Lui si alzò di scatto, e allontanatosi dal fuoco di qualche passo fissò gli occhi nel buio. Appena ebbe abituato la vista all’oscurità vide che non distante c’era un gruppo di gente accampata sotto un’enorme quercia, davanti alla quale avevano acceso alcuni falò. L’aria era immobile, le voci e la musica risaltavano nitide e fragili nel silenzio. Per un attimo ebbe l’impulso, selvaggio e improvviso di spezzare le corde di quell’arpa con un pensiero e lasciare che la quiete tornasse a stagnare nella notte.
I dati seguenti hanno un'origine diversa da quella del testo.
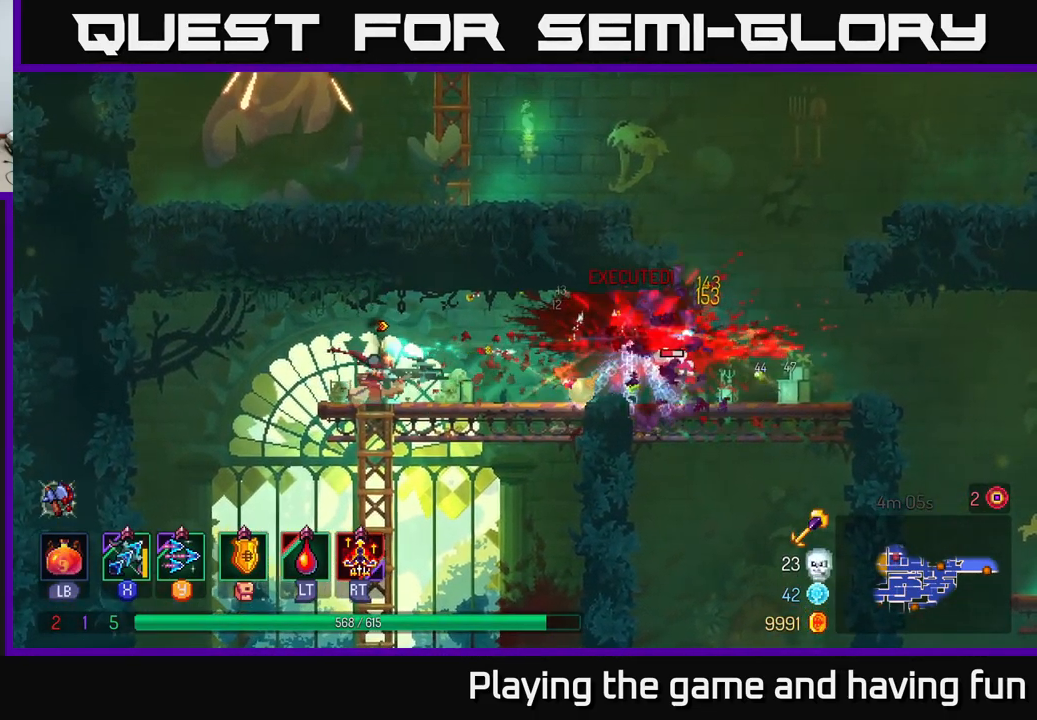
{"buttons": ["X"], "left_stick": "down-right", "right_stick": "center", "events": []}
Dietro di lui Raederle disse: — Tu non suoni mai l’arpa.

Non le rispose. Da lì a poco la musica d’arpa cessò, e trasse un profondo respiro. Si volse e scoprì che Raederle sedeva accanto al fuoco con gli occhi fissi su di lui. La ragazza tacque finché non tornò ad accovacciarlesi accanto, poi disse di nuovo: — Non suoni mai l’arpa.

— Non posso farlo qui. Non su questa strada.

— Non sulla strada e non sulla nave, anche se là sei stato senza niente da fare per quattro giorni…

— Qualcuno avrebbe potuto sentirmi.

— Non a Hed e non ad Anuin, dove eri al sicuro…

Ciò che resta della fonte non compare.